5.4  Transmissions will be returned to the contractor, with appropriate error codes appended, if any of the following occur:
Error Code
Error Type
Validation Rule
1200
Transmission header record not found
First record of the file must be a Transmission Header (first position is T).
1201
No records found in Transmission file
Byte count of the file = 0.
1202
Data Type is incorrect
Data Type must be “TED Data” - upper/lower case as shown is required. Cannot be all lower or all upper case.
1203
Second transmission header found
Second Transmission Header (first position is ‘T’) must not be found.
1207
Value of MAXRLEN in transmission header is not possible
MAXRLEN must be a valid value based on the combinations of record lengths included.

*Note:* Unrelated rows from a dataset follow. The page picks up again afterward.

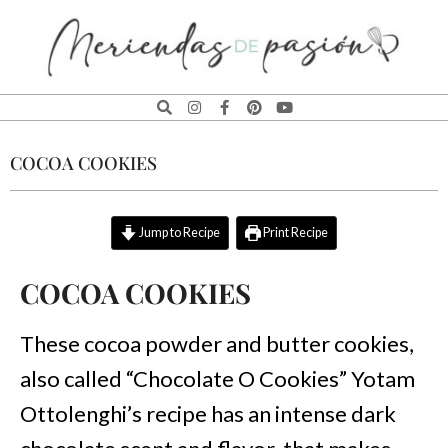
MERIENDAS
DE
COCOA COOKIES
PASIÓN
Jump to Recipe
Print Recipe
COCOA COOKIES
These cocoa powder and butter cookies,
also called “Chocolate O Cookies” Yotam
Ottolenghi’s recipe has an intense dark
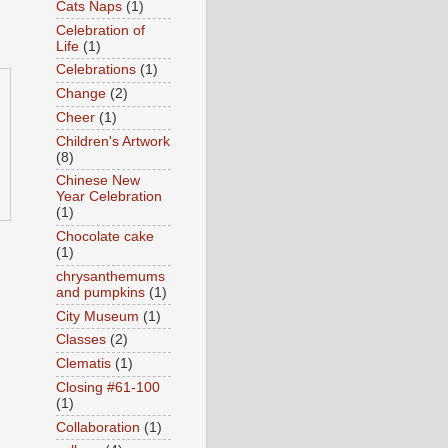
Cats Naps
(1)
Celebration of
Life
(1)
Celebrations
(1)
Change
(2)
Cheer
(1)
Children's Artwork
(8)
Chinese New
Year Celebration
(1)
Chocolate cake
(1)
chrysanthemums
and pumpkins
(1)
City Museum
(1)
Classes
(2)
Clematis
(1)
Closing #61-100
(1)
Collaboration
(1)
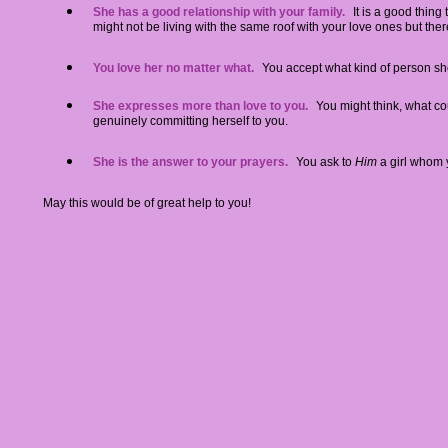
She has a good relationship with your family
.
It is a good thin
might not be living with the same roof with your love ones but ther
You love her no matter what.
You accept what kind of person sh
She expresses more than love to you.
You might think, what cou
genuinely committing herself to you.
She is the answer to your prayers.
You ask to
Him
a girl whom 
May this would be of great help to you!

Compare against all possible record lengths for Header (1), Inst (450), Non-Inst (99), and Provider (1) records.
1210
Transmission trailer record not found
A record must be found with first position = ‘@’.
1220
Second record is not a batch or voucher header record
Second record of the transmission must be batch/voucher record (record type = 0 or 5).
1240
Header record error in FSIZE, Record Type, or MAXRLEN fields)
‘FISIZE’, ‘RTYPEV’ and ‘MAXRLEN’ literals must be found in Transmission Header record and value of MAXRLEN must be > 0 and < 25535.
1250
Record type other than 0, 1, 2, 3, 4, 5, T, or @ is invalid)

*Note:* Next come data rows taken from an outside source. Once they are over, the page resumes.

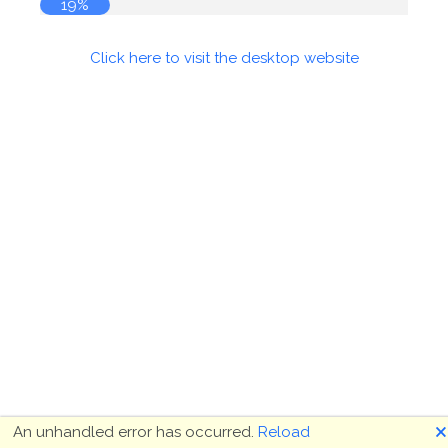
19%
Click here to visit the desktop website
🗙
An unhandled error has occurred.
Reload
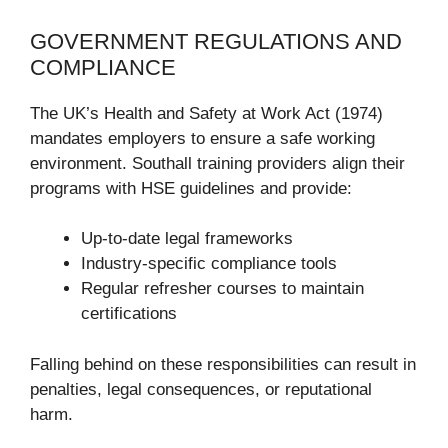
GOVERNMENT REGULATIONS AND
COMPLIANCE
The UK’s Health and Safety at Work Act (1974)
mandates employers to ensure a safe working
environment. Southall training providers align their
programs with HSE guidelines and provide:
Up-to-date legal frameworks
Industry-specific compliance tools
Regular refresher courses to maintain
certifications
Falling behind on these responsibilities can result in
penalties, legal consequences, or reputational
harm.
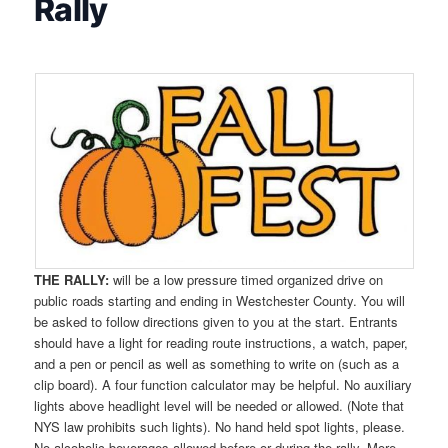
Rally
THE RALLY:
will be a low pressure timed organized drive on
public roads starting and ending in Westchester County. You will
be asked to follow directions given to you at the start. Entrants
should have a light for reading route instructions, a watch, paper,
and a pen or pencil as well as something to write on (such as a
clip board). A four function calculator may be helpful. No auxiliary
lights above headlight level will be needed or allowed. (Note that
NYS law prohibits such lights). No hand held spot lights, please.
No alcoholic beverages allowed before or during the rally. More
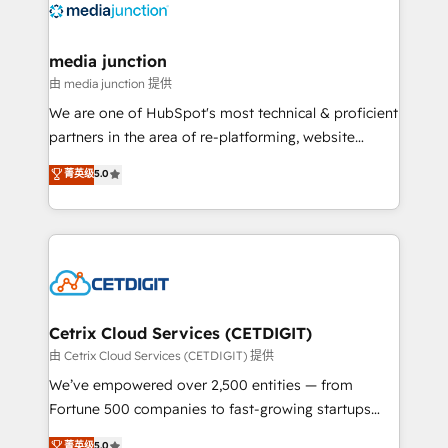
offer unparalleled insights. Operating in five
countries—Brazil, UAE (Abu Dhabi/Dubai/Sharjah),
Mexico, USA, and Portugal—we've executed over a
media junction
hundred successful operations. Our approach,
由 media junction 提供
rooted in RevOps principles, integrates analysis,
We are one of HubSpot's most technical & proficient
training, planning, and qualification. Leveraging
partners in the area of re-platforming, website
technology, data analytics, CRM optimization, and
design & development. We specialize in multi-hub
菁英级
5.0
inbound marketing tactics, we focus on
implementations for mid-market & enterprise
understanding, nurturing, and converting leads.
companies. We are woman-owned, powered by
Partner with us to unlock your business's full
coffee, and we ❤️ dogs. We produce award-winning
potential and achieve sustained growth in today's
work for our clients. 🏆2023 Technical Expertise
competitive market.
Impact Award 🏆2022 Technical Expertise Impact
Award 🏆2022 Platform Migration Excellence Impact
Award 🏆2020 Elite Solutions Partner 🏆2019
Cetrix Cloud Services (CETDIGIT)
Integrations HubSpot Impact Award 🏆2019
由 Cetrix Cloud Services (CETDIGIT) 提供
Marketing Enablement HubSpot Impact Award 🏆
We’ve empowered over 2,500 entities — from
2018 Website Design HubSpot Impact Award 🏆2017
Fortune 500 companies to fast-growing startups
Website Design HubSpot Impact Award 🏆2016
and nonprofits — to streamline operations, scale
菁英级
5.0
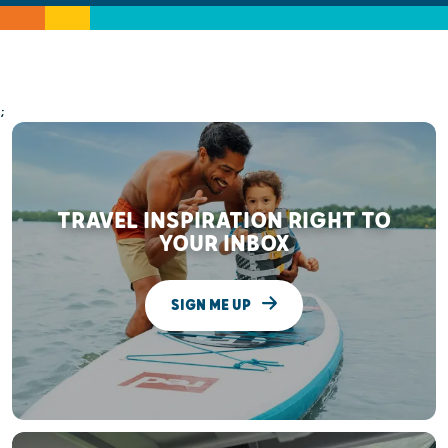
;
TRAVEL INSPIRATION RIGHT TO
YOUR INBOX
SIGN ME UP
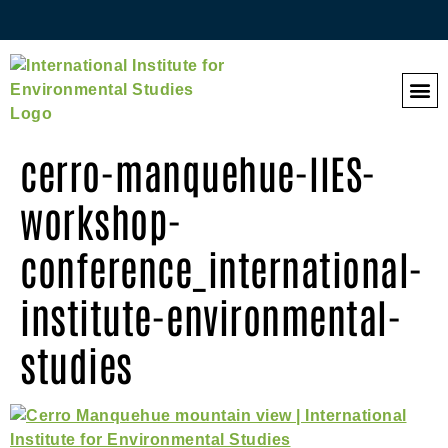
QES 
cerro-manquehue-IIES-
workshop-
conference_international-
institute-environmental-
studies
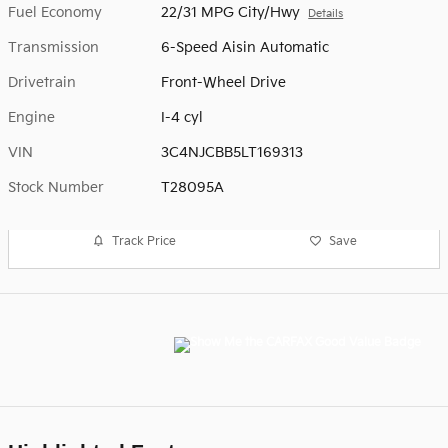
Fuel Economy
22/31 MPG City/Hwy
Details
Transmission
6-Speed Aisin Automatic
Drivetrain
Front-Wheel Drive
Engine
I-4 cyl
VIN
3C4NJCBB5LT169313
Stock Number
T28095A
Track Price
Save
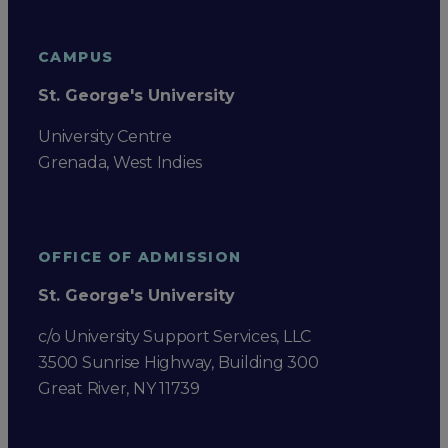
CAMPUS
St. George's University
University Centre
Grenada, West Indies
OFFICE OF ADMISSION
St. George's University
c/o University Support Services, LLC
3500 Sunrise Highway, Building 300
Great River, NY 11739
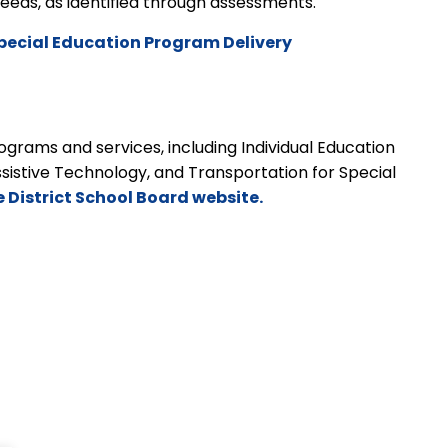
t needs, as identified through assessments.
pecial Education Program Delivery
grams and services, including Individual Education
ssistive Technology, and Transportation for Special
e District School Board website.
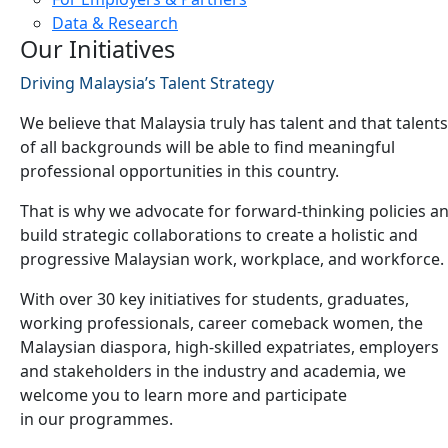
Data & Research
Our Initiatives
Driving Malaysia’s Talent Strategy
We believe that Malaysia truly has talent and that talents
of all backgrounds will be able to find meaningful
professional opportunities in this country.
That is why we advocate for forward-thinking policies a
build strategic collaborations to create a holistic and
progressive Malaysian work, workplace, and workforce.
With over 30 key initiatives for students, graduates,
working professionals, career comeback women, the
Malaysian diaspora, high-skilled expatriates, employers
and stakeholders in the industry and academia, we
welcome you to learn more and participate
in our programmes.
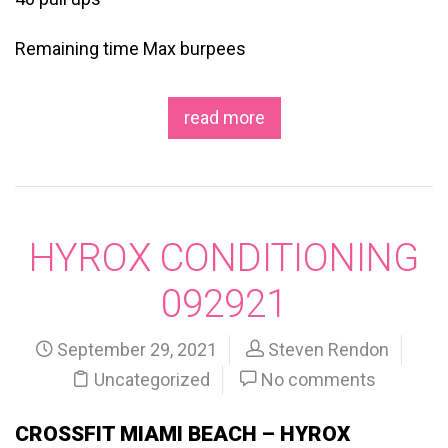
Remaining time Max burpees
read more
HYROX CONDITIONING
092921
September 29, 2021
Steven Rendon
Uncategorized
No comments
CROSSFIT MIAMI BEACH – HYROX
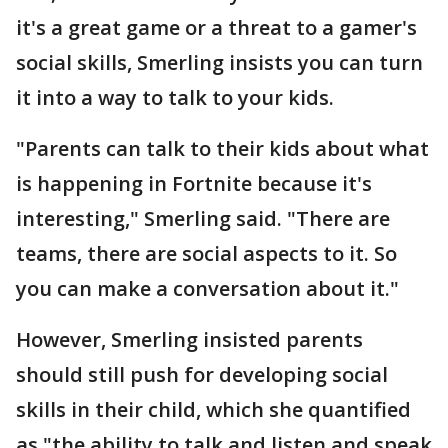
it's a great game or a threat to a gamer's
social skills, Smerling insists you can turn
it into a way to talk to your kids.
"Parents can talk to their kids about what
is happening in Fortnite because it's
interesting," Smerling said. "There are
teams, there are social aspects to it. So
you can make a conversation about it."
However, Smerling insisted parents
should still push for developing social
skills in their child, which she quantified
as "the ability to talk and listen and speak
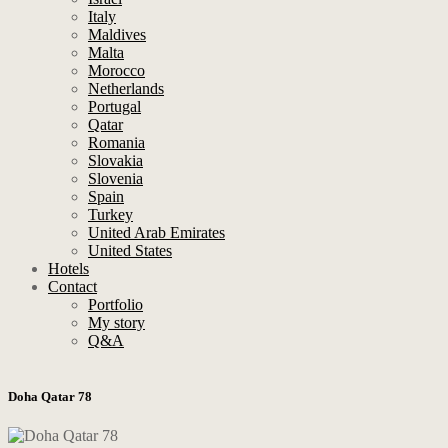
Italy
Maldives
Malta
Morocco
Netherlands
Portugal
Qatar
Romania
Slovakia
Slovenia
Spain
Turkey
United Arab Emirates
United States
Hotels
Contact
Portfolio
My story
Q&A
Doha Qatar 78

Record Type (first position of the record) must be 0, 1, 2, 3, 4, 5, 6, 9, T, or @.
1260
Extraneous data found after transmission trailer record
No record should be found after Trailer Record of the transmission file.
1290
Count of batch/voucher headers on trailer not equal headers read
Count of batch/voucher headers on trailer must match count of batch/vouchers.
1291
Batch/voucher Identifier code invalid
Batch/voucher identifier must be = 3, 4, or 5.
1295
Total record count on transmission trailer record not in balance.

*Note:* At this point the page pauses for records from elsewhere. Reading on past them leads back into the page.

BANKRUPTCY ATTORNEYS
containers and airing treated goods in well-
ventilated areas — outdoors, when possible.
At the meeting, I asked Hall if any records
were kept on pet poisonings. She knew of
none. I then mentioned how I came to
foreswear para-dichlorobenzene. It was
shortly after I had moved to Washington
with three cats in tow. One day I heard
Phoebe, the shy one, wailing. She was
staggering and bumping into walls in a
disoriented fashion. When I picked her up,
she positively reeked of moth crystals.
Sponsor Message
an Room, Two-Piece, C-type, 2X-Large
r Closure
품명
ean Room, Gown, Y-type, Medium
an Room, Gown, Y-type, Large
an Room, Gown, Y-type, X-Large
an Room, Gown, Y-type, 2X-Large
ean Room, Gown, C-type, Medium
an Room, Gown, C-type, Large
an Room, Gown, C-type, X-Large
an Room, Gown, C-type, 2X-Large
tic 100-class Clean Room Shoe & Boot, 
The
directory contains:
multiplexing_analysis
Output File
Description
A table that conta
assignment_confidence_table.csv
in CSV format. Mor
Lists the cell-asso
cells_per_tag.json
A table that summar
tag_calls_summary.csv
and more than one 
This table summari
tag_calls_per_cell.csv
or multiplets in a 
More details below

Record count of transmission trailer must match total record count (except transmission header and trailer) of the file.
1296
Contractor number in trailer record does not match batch/voucher contract number
The contractor number (positions 2-3) in the transmission trailer record must correspond with the contractor number (ELN 0-010) in the batch/voucher header record(s) in the transmission file.
1299
Transmission header file-size not in possible in file
Transmission Header file size (FSIZE) must match total record count (except transmission header) of the file.
1998
Invalid non-printable character
Transmission file must not contain invalid non-printable characters (ASCII values 0-9, 11-31, 127-255)
1999
Invalid printable character
Transmission file must not contain invalid printable characters (e.g., binary values, >, <, :, ;, \, “, |, etc.). The only acceptable characters are A-Z (uppercase only), 0-9, ‘, @, *, #, and blank.
2000
Blank filled line items
Transmission files must not contain blank filled line items for Institutional and Non-Institutional records.
6.0  Print/Report Transmissions
6.1  All errors in batch/voucher, TED, and TEPRV records detected by the DHA editing system will be reported to the contractor in 133-byte record print image format. Except for special situations, error files will be teleprocessed to the contractor the day of processing. The format of the error records returned to the contractor will be:
Errors Records Returned Format
Position
Description
From
Thru
Number of errors on this TED record
1
3
Batch/Voucher, TED, or TEPRV data as submitted
4
Variable
Error code number (occurs 1 to 500 times based on number of errors above)
Variable
Variable
6.2  The format of the error code number is 10 characters:
Error Code Format
Description
Position
ELN (Element Locator Number)
1 to 4
Edit error number within ELN
5 to 6
Validity/Relational/Financial edit indicator
7 to 7
Line item/occurrence number from TED record if applicable
8 to 10
6.3  The associated error reports will list each edit incurred on each batch/voucher, TED, or TEPRV record. A brief description of the edit condition is included. If the edit is a relational edit or financial edit, the ELNs and element names for the elements that are involved in the edit condition will be included, along with the values reported by the contractor for those elements.